The Washington Post notes the rate of unemployment and underemployment for those who are deaf or hard-of-hearing rests at a disheartening 70%. While Starbucks has created a safe space for deaf consumers to order and enjoy their beverages, the brand has also enabled deaf individuals searching for work.
Millennials and Generation Z want companies to take a stand and work to better our communities. From Nike helping athletes like Colin Kaepernick dream to Estee Lauder working to end breast cancer, brands around the world are showing marketers it is possible to contribute to society while increasing sales.
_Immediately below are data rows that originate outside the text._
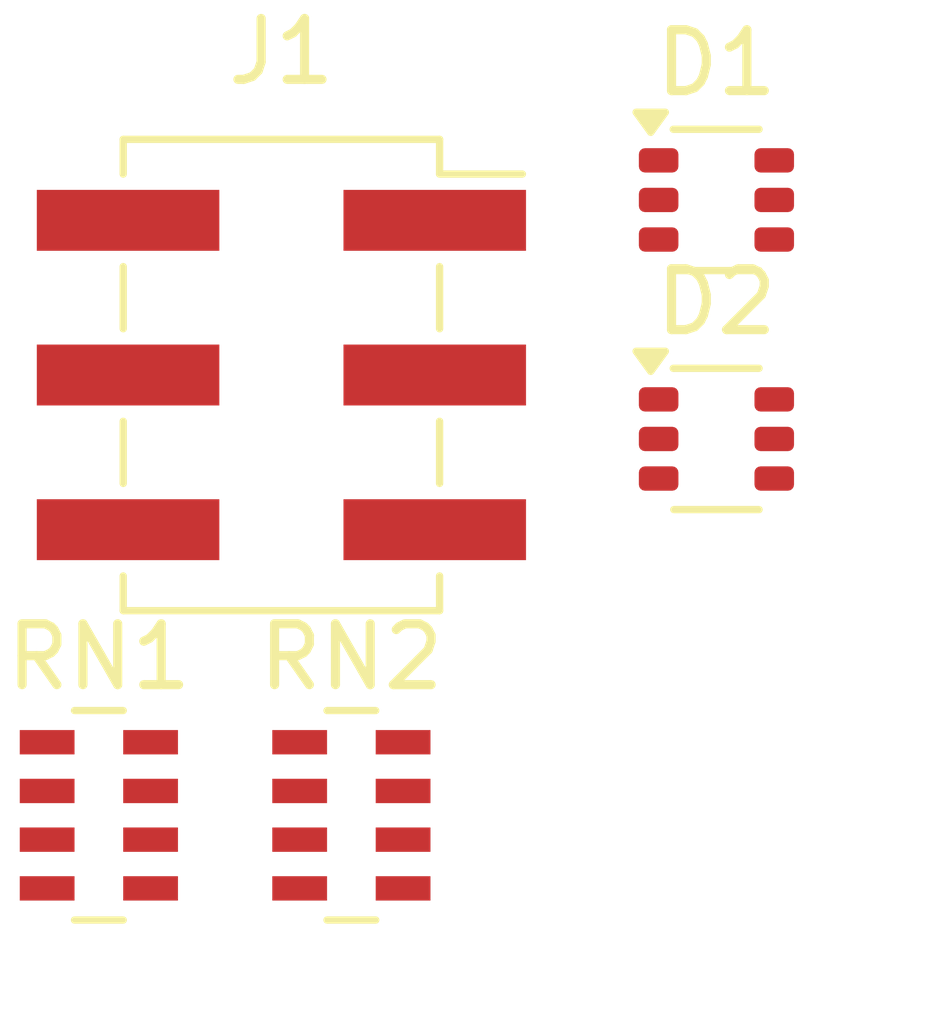
<source format=kicad_pcb>
(kicad_pcb
	(version 20240108)
	(generator "pcbnew")
	(generator_version "8.0")
	(general
		(thickness 1.6)
		(legacy_teardrops no)
	)
	(paper "A4")
	(layers
		(0 "F.Cu" signal)
		(31 "B.Cu" signal)
		(32 "B.Adhes" user "B.Adhesive")
		(33 "F.Adhes" user "F.Adhesive")
		(34 "B.Paste" user)
		(35 "F.Paste" user)
		(36 "B.SilkS" user "B.Silkscreen")
		(37 "F.SilkS" user "F.Silkscreen")
		(38 "B.Mask" user)
		(39 "F.Mask" user)
		(40 "Dwgs.User" user "User.Drawings")
		(41 "Cmts.User" user "User.Comments")
		(42 "Eco1.User" user "User.Eco1")
		(43 "Eco2.User" user "User.Eco2")
		(44 "Edge.Cuts" user)
		(45 "Margin" user)
		(46 "B.CrtYd" user "B.Courtyard")
		(47 "F.CrtYd" user "F.Courtyard")
		(48 "B.Fab" user)
		(49 "F.Fab" user)
		(50 "User.1" user)
		(51 "User.2" user)
		(52 "User.3" user)
		(53 "User.4" user)
		(54 "User.5" user)
		(55 "User.6" user)
		(56 "User.7" user)
		(57 "User.8" user)
		(58 "User.9" user)
	)
	(setup
		(pad_to_mask_clearance 0)
		(allow_soldermask_bridges_in_footprints no)
		(pcbplotparams
			(layerselection 0x00010fc_ffffffff)
			(plot_on_all_layers_selection 0x0000000_00000000)
			(disableapertmacros no)
			(usegerberextensions no)
			(usegerberattributes yes)
			(usegerberadvancedattributes yes)
			(creategerberjobfile yes)
			(dashed_line_dash_ratio 12.000000)
			(dashed_line_gap_ratio 3.000000)
			(svgprecision 4)
			(plotframeref no)
			(viasonmask no)
			(mode 1)
			(useauxorigin no)
			(hpglpennumber 1)
			(hpglpenspeed 20)
			(hpglpendiameter 15.000000)
			(pdf_front_fp_property_popups yes)
			(pdf_back_fp_property_popups yes)
			(dxfpolygonmode yes)
			(dxfimperialunits yes)
			(dxfusepcbnewfont yes)
			(psnegative no)
			(psa4output no)
			(plotreference yes)
			(plotvalue yes)
			(plotfptext yes)
			(plotinvisibletext no)
			(sketchpadsonfab no)
			(subtractmaskfromsilk no)
			(outputformat 1)
			(mirror no)
			(drillshape 1)
			(scaleselection 1)
			(outputdirectory "")
		)
	)
	(net 0 "")
	(net 1 "VDD")
	(net 2 "VSS")
	(net 3 "Net-(D1C-K)")
	(net 4 "Net-(D1D-K)")
	(net 5 "/A1/D")
	(net 6 "Net-(D1B-K)")
	(net 7 "Net-(D1A-K)")
	(net 8 "Net-(D2D-K)")
	(net 9 "Net-(D2C-K)")
	(net 10 "Net-(D2A-K)")
	(net 11 "Net-(D2B-K)")
	(net 12 "/A1/Q")
	(net 13 "/A1/CTL")
	(net 14 "/A1/SEL")
	(net 15 "/A1/D0")
	(net 16 "/A1/D3")
	(net 17 "/A1/D2")
	(net 18 "/A1/D1")
	(net 19 "/A1/D7")
	(net 20 "/A1/D5")
	(net 21 "/A1/D6")
	(net 22 "/A1/D4")
	(footprint "Resistor_SMD:R_Array_Concave_4x0603" (layer "F.Cu") (at 26.75 49.6))
	(footprint "Package_TO_SOT_SMD:SOT-363_SC-70-6" (layer "F.Cu") (at 36.9 43.42))
	(footprint "Resistor_SMD:R_Array_Concave_4x0603" (layer "F.Cu") (at 30.9 49.6))
	(footprint "Connector_PinSocket_2.54mm:PinSocket_2x03_P2.54mm_Vertical_SMD" (layer "F.Cu") (at 29.75 42.37))
	(footprint "Package_TO_SOT_SMD:SOT-363_SC-70-6" (layer "F.Cu") (at 36.9 39.495))
)
</source>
Starbucks, the fifth most admired company in the world, based on Fortune magazine rankings, continues to up its game and encourage those around it to do the same.
Starbucks has also been recognized as a top employer for disability hiring and inclusion and a “Best Place to Work” by scoring 100 out of 100 on the Disability Equality Index Survey, administered by the American Association of People with Disabilities and the U.S. Business Leadership Network.
Building and maintaining a positive reputation is a key goal of brand managers. The inclusive environment of the Starbucks brand, corporate environment and store settings has painted a welcoming reputation that partners (the name for all Starbucks employees) and their customers believe in.